Part 2This segment begins by
exploring at how Sparta and Athens fell out after the Persian Wars,
with a look at Athenian politics and society and how these contrasted
to Sparta’s. This is a refreshingly non-partisan treatment, not
hesitating to be equally critical of Athens. Women’s life in Sparta is
given much attention. Sparta comes off as considerably more
enlightened, by modern Western standards, than Athens. (Interesting
sidebar – in her remarks during a November 24, 2003, online chat with
Channel 4 (UK) viewers, narrator Bettany Hughes, when asked where she’d
have rather lived, Sparta or Athens, replied “Sparta. No doubt.”)
Hughes wryly notes how Spartan women were “objects of fear and
fascination” to non-Spartan men. The legacy of these “radical” Spartan
customs on later societies is discussed. Amusingly, whether by design
or not, Hughes wears a scarlet dress for much of this sequence – fit
garb for a Spartanette – and conducts her narration while striding
purposefully about the Laconian countryside or riding on horseback in
full exhibition of energetic Spartan vitality.
Lastly, the
Laconian earthquake of 465 or 464 BC and subsequent helot revolt is
noted and seen as the event that lit the sparks of conflict between
Greece’s two leading cities. The opening clashes of the Peloponnesian
War and the Spartan disaster at Sphacteria ends Part 2.
Part 3The
last section of the film opens at Delphi and takes a look at Greek
religion and Spartan attitudes toward the gods and oracles before
resuming the history of the Peloponnesian War. Alcibiades, the Syracuse
expedition, and Lysander are all examined, taking up half of Part 3.

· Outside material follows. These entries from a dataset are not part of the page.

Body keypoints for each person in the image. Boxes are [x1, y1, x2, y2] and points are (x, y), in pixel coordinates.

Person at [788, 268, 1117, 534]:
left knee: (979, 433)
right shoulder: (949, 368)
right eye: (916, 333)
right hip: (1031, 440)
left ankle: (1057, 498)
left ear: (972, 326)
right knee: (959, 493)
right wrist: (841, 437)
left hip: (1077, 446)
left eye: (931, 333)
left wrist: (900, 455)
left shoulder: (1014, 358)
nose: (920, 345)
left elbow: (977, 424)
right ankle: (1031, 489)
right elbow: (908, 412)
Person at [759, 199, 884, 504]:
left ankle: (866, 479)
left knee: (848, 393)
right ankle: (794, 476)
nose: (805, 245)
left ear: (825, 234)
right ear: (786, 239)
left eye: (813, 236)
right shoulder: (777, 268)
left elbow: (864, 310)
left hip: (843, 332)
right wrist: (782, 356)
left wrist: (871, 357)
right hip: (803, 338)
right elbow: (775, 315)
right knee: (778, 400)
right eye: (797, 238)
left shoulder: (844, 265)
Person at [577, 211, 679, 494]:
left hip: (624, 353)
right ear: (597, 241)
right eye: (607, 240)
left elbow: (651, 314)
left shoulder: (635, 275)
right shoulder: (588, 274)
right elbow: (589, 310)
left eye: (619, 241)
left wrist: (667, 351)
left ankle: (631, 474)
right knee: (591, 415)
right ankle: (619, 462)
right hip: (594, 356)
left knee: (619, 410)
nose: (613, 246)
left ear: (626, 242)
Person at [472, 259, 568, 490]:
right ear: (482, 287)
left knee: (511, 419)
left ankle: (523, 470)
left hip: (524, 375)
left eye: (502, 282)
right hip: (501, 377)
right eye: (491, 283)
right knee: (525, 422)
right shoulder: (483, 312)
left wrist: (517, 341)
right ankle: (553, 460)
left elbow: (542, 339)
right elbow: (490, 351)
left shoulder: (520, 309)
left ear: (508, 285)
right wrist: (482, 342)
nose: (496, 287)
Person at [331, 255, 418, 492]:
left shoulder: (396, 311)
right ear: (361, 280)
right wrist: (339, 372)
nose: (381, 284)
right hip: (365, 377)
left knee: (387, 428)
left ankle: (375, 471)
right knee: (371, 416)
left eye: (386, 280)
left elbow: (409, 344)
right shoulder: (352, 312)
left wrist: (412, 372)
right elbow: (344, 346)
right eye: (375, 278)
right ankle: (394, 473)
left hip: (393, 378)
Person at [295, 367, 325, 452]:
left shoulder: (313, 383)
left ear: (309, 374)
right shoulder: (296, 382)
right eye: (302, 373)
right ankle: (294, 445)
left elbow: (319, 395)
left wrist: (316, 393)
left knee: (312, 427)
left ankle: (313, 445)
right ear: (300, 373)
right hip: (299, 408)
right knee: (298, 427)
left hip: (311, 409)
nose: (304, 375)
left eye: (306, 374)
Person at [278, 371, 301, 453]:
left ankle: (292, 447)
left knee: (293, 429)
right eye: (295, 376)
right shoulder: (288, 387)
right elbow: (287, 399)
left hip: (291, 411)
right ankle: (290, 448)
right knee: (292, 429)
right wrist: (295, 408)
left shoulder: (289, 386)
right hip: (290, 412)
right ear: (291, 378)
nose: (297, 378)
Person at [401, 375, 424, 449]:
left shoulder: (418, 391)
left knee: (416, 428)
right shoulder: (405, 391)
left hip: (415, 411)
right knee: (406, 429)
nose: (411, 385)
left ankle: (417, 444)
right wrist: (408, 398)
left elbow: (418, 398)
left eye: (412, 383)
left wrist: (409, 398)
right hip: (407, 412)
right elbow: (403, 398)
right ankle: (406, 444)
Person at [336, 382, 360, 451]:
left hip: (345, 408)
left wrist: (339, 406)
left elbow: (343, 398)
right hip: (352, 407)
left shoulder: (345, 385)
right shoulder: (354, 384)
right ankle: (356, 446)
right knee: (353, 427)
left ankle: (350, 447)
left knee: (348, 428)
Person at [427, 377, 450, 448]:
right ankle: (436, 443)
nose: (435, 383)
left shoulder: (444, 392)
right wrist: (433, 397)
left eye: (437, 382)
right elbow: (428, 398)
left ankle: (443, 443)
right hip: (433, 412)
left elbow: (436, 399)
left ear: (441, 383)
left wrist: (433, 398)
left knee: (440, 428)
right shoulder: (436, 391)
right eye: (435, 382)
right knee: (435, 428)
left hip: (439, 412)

Then the period of the Spartan Hegemony is briefly described, shaped by
the “crippled kingship” of Agesilaus and marked by power struggles
among Sparta’s ruling factions. Hughes notes the critical decline of
Spartan citizen manpower and the rise of Thebes as a rival. She takes
us to the battlefield of Leuctra, where Spartan military superiority
was broken in 371 BC. The remaining sequences very quickly sketch how
classical Sparta became a second-class power and finally a tourist
attraction for wealthy Romans. The show concludes with a summation of
Sparta’s influence on Western philosophy.
THE SPARTANS is a
standout documentary, wonderfully photographed and directed, and is
highly recommended as a visual overview of Spartan history.